RISK ANALYSIS

We now turn away from general ideas to detailed comments on risk assessment. However, we are faced with the immediate problem that the applications of risk assessment are wide ranging, with different objectives, terminologies and technical demands. The nature of a quantified risk assessment for a petrochemical plant would be different from that for many environmental risk assessments and very different from the risk analysis involved in the development of a structural design code. Therefore, as this chapter must cover all risk assessment, it is not possible to give a detailed list of specific tasks; in any case, specific applications are dealt with later in the book. Instead, I shall discuss fundamental factors that all risk assessments seem to have in common.

Common Elements of Risk Assessment

There are four underlying ideas common to all risk assessments that need to be discussed in detail. They are:

1. There is a need for tight discipline.

2. The development of a risk assessment is cyclical.

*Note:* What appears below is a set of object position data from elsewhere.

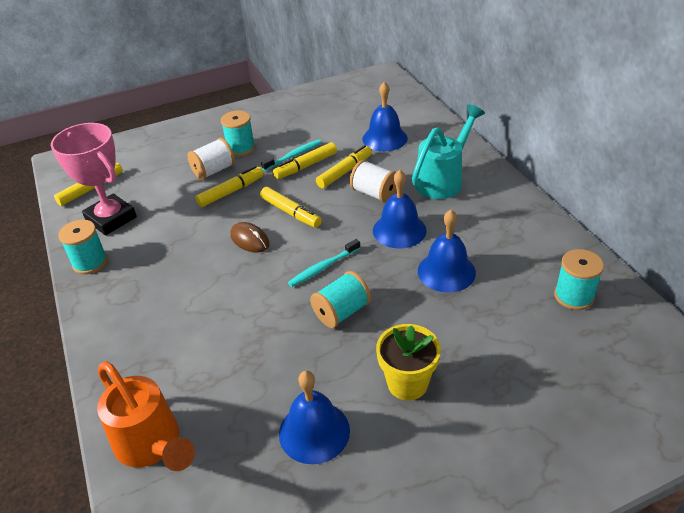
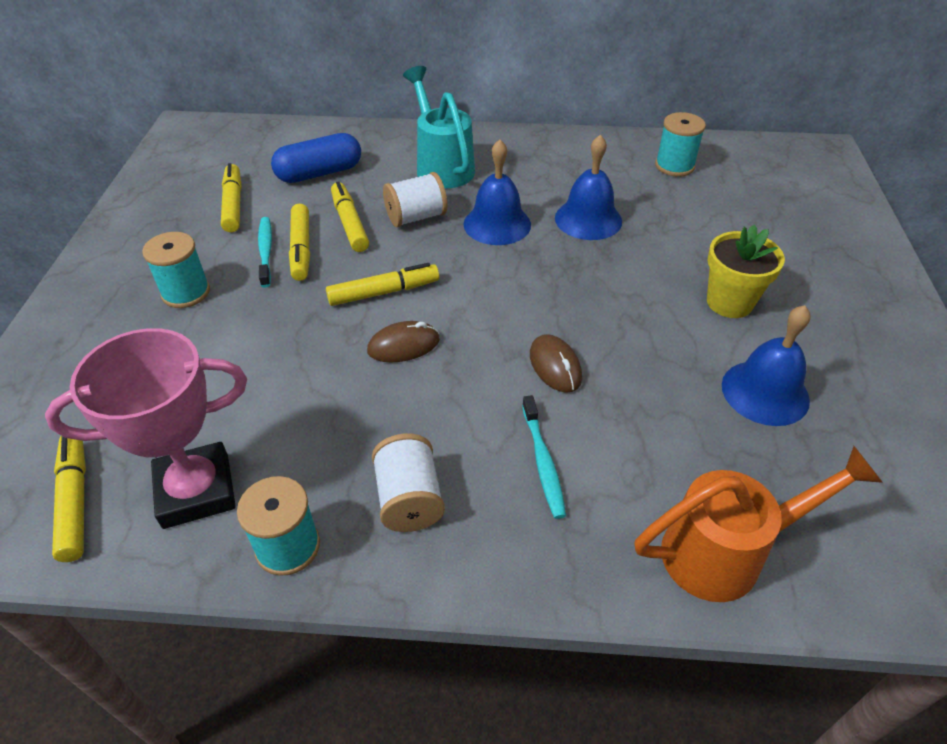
camera: 65 degrees left, 5 degrees up
(214, 171) = (208, 335): white spool -> white spool (409, 499)
(231, 192) = (279, 332): yellow marker -> yellow marker (233, 205)
(272, 310) = (555, 366): none -> brown mouse
(323, 267) = (512, 300): turquoise toothbrush -> turquoise toothbrush (543, 462)
(341, 312) = (598, 311): turquoise spool -> none
(384, 138) = (319, 173): blue bell -> blue capsule

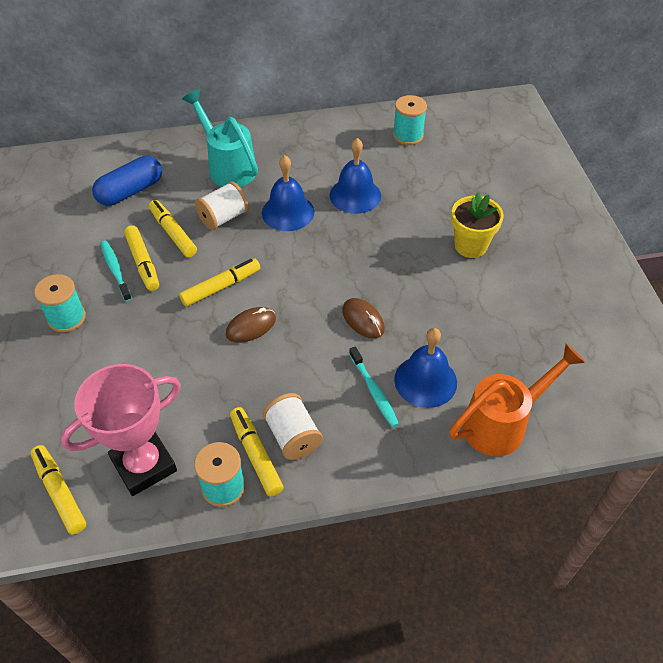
camera: 15 degrees left, 5 degrees up
(233, 205) = (71, 233): yellow marker -> yellow marker (256, 455)
(765, 392) = (506, 309): blue bell -> blue bell (425, 381)

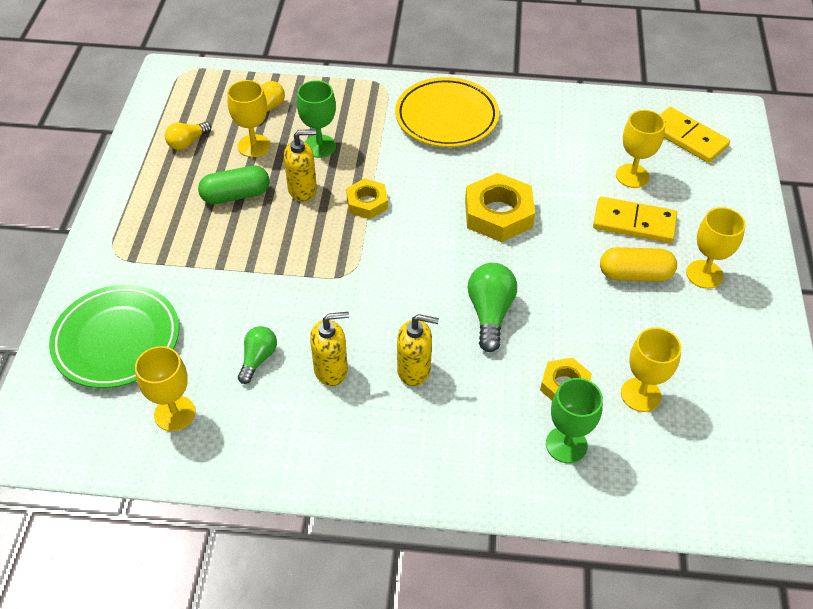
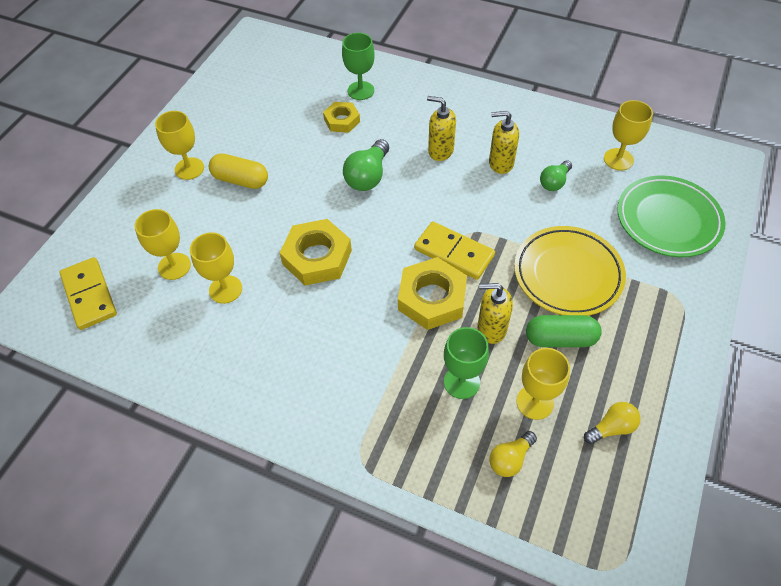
camera: 160 degrees left, 5 degrees up
(367, 202) = (432, 298): yellow nut -> yellow nut, size x1.67
(446, 117) = (310, 387): yellow plate -> yellow plate (567, 274)
(634, 223) = (208, 221): yellow domino -> yellow domino (454, 252)
(640, 394) = (296, 106): yellow goblet -> yellow goblet (225, 289)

3. The process is a team effort.

4. There are a number of tasks common to most assessments.

The need for tight discipline Naturally, all engineering tasks need to be approached with disciplined thinking. Woolly thinking produces woolly results. Nevertheless, a tight and consistent methodological approach seems particularly necessary for risk assessment problems. It needs to be stressed at all levels.

A major reason for the importance of discipline seems to be that 'risk' is a complex and sophisticated concept. It thus needs a high degree of attention to its meaning and appropriate usage, which is the reason for the emphasis on its philosophical underpinnings earlier in the chapter. At the overall level, a systems approach is needed; that is a clear overview must be kept in focus while at the same time paying attention to detail.

There is an implication here that it is important to get the complete system defined and understood. A tightly disciplined approach is also needed at the detailed level, where in a sense the analyst is playing a game with the problem in hand according to a set of rules. The rules are flexible and can be adapted to the task in hand, but, once set, they should be accepted rigorously. Here again the 'game' is more complex than most engineering activities, thus requiring increased attention to consistency.